Start of Text excerpt
Angelo Camillo Decembrio (1415 — after 1467) was a Milanese humanist who began his career in Ferrara, where he arrived in 1430. The son of Uberto Decembrio, who was the first Renaissance translator of Plato's Republic, and outshone among his contemporaries by his brother Pier Candido, Angelo is known especially for the seven books of literary dialogues of De politiæ litterariæ ("On literary polish", not printed until 1540), which provide a vivid record— though synthesized in retrospect— of literary life at the court of Leonello d'Este of Ferrara, Taking as its main concern the question of how to achieve and maintain the literary polish characteristic of the civilized man in a courtly environment, Decembrio's unique dialogues elaborating aspects of this central idea take as personae his patron Leonello d'Este, who serves as the questioner, with the great teacher Guarino of Verona, Leonello's former tutor; the architect, theorist and humanist Leon Battista Alberti; the poet Tito Vespasiano Strozzi. They debate the comparative value of ancient and modern poetry, discuss the quality of works of art, examine the Egyptian obelisk that still stands in Vatican City in the Piazza S. Pietro; and describe the ideal renaissance library and how it should be organized.
End of Text excerpt
Using the information -
A - According to the text about Angelo Camillo Decembrio, in what year did he arrive in Ferrara?
B - For each statement, say whether it agrees with the text about Angelo Camillo Decembrio, and quote the words from the text that decide it. (i) De politiæ litterariæ was not printed until 1540. (ii) Guarino of Verona serves as the questioner in the dialogues. (iii) Uberto Decembrio was Angelo's brother.
C - Go on with the text about Angelo Camillo Decembrio, starting after its last sentence.
Start of Data to examine
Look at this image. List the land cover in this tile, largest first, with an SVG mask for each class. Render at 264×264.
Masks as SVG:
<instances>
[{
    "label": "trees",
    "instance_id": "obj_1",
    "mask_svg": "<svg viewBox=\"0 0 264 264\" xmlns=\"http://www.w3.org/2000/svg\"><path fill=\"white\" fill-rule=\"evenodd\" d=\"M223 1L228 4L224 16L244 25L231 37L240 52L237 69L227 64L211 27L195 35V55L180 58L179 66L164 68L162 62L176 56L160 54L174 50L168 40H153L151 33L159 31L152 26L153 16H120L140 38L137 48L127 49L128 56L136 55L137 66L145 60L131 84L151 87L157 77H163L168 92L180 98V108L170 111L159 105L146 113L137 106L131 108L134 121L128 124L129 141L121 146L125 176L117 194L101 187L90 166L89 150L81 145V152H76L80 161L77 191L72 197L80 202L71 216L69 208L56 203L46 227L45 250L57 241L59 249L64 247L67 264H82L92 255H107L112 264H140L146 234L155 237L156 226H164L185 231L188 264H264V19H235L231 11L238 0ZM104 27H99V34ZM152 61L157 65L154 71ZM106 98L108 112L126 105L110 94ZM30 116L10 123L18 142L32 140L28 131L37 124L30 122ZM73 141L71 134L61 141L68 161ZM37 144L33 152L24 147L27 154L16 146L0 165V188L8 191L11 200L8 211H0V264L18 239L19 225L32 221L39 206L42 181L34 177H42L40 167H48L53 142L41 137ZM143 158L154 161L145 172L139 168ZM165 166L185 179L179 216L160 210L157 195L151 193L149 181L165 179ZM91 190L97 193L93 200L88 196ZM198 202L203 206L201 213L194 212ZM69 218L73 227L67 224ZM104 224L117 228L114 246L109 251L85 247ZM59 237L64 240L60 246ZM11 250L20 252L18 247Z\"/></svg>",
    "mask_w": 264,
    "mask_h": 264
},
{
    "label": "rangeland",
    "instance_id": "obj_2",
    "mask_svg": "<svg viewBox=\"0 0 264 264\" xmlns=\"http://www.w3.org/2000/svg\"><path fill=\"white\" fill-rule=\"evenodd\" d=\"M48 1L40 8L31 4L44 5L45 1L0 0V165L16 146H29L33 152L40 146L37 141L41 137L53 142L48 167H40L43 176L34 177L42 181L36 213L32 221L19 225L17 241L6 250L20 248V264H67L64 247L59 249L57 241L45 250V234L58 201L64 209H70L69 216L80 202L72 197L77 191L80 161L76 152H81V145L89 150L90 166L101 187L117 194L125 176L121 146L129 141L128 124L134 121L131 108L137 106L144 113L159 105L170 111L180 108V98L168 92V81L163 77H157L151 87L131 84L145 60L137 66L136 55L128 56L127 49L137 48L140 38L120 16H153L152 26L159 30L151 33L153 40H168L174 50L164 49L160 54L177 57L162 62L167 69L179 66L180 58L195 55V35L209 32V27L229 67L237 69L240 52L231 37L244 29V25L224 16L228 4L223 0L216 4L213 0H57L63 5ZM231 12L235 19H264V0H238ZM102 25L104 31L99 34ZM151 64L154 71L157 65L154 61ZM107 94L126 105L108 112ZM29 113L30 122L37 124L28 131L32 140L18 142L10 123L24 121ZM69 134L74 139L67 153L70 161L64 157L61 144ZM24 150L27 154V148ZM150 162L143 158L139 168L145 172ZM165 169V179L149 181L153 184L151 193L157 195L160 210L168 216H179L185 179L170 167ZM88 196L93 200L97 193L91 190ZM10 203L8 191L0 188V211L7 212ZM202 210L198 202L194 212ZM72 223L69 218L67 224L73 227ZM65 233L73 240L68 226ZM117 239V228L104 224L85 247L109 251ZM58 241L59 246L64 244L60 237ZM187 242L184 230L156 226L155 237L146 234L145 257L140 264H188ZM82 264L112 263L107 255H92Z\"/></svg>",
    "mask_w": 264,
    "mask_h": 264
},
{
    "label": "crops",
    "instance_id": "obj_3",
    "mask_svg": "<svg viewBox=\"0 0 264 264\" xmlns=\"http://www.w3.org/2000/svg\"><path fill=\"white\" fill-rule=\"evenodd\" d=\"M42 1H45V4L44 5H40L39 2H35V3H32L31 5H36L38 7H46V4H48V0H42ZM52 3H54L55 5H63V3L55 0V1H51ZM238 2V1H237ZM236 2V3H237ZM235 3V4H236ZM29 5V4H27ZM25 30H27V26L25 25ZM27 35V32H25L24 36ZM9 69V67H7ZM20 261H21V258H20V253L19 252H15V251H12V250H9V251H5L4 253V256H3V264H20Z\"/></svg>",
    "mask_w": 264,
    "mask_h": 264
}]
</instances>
End of Data to examine
Answers to the tasks -
A - 1430

B -
(i) Yes: "not printed until 1540"
(ii) No: "his patron Leonello d'Este, who serves as the questioner"
(iii) No: "The son of Uberto Decembrio"

C -
Two manuscript versions of Decembrio's Politia litteraria were kept in the Vatican Library; from one that was stolen and subsequently lost, the edition of 1540 was printed; the other remains in the Vatican.

After Leonello's unexpected death (1450) Angelo sought patronage elsewhere, moving first to Barcelona, then spending time at the Neapolitan court of Alfonso the Great of Aragon, where his brother also served, and returning to Barcelona after Alfonso's death in 1458, at the invitation of Carlos de Aragon, Prince de Viana. On his return trip to Ferrara, travelling with the books he had accumulated, he was robbed by bandits working for Jacques d'Armagnac, itemizing his losses in a petition to Borso d'Este, brother of Leonello and himself a great patron of humanistic learning.

In 1467 he was offered a chair in Greek at the University of Perugia, but it is doubtful whether he took it up, and afterwards he disappears from view.